• _Exercise prompt_
Go through the entries below and copy every line that holds the word "absurd".

• _Data for analysis_
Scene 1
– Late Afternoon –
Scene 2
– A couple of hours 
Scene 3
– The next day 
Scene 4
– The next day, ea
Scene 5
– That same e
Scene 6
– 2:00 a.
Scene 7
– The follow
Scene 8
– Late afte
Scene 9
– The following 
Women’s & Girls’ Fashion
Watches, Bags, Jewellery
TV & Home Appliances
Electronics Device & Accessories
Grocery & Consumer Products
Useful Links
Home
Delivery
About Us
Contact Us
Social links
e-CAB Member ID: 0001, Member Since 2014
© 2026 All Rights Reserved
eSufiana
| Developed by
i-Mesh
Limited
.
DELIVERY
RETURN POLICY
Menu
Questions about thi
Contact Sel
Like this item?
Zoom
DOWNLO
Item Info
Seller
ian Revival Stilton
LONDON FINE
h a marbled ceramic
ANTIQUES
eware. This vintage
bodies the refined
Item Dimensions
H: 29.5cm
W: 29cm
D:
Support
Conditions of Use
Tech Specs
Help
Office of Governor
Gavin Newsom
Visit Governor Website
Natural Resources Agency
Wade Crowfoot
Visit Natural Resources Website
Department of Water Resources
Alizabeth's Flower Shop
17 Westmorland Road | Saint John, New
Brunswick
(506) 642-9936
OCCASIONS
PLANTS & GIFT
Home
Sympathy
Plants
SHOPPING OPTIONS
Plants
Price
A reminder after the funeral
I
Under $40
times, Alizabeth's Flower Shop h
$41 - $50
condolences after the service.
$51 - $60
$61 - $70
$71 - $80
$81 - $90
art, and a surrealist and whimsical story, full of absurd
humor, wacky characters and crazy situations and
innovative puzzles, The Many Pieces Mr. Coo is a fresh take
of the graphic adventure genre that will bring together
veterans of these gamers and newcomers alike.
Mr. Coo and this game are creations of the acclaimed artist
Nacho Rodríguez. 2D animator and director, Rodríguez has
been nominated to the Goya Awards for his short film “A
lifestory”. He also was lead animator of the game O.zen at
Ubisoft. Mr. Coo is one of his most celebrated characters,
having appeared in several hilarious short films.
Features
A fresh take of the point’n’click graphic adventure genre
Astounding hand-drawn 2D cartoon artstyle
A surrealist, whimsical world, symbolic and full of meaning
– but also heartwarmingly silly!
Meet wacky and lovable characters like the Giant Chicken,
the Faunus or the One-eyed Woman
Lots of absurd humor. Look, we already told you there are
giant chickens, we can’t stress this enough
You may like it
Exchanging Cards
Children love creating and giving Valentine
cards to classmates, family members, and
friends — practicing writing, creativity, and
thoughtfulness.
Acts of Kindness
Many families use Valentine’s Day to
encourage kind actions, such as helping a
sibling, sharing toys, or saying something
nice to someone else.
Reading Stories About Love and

• _Result of this task_
art, and a surrealist and whimsical story, full of absurd
Lots of absurd humor. Look, we already told you there are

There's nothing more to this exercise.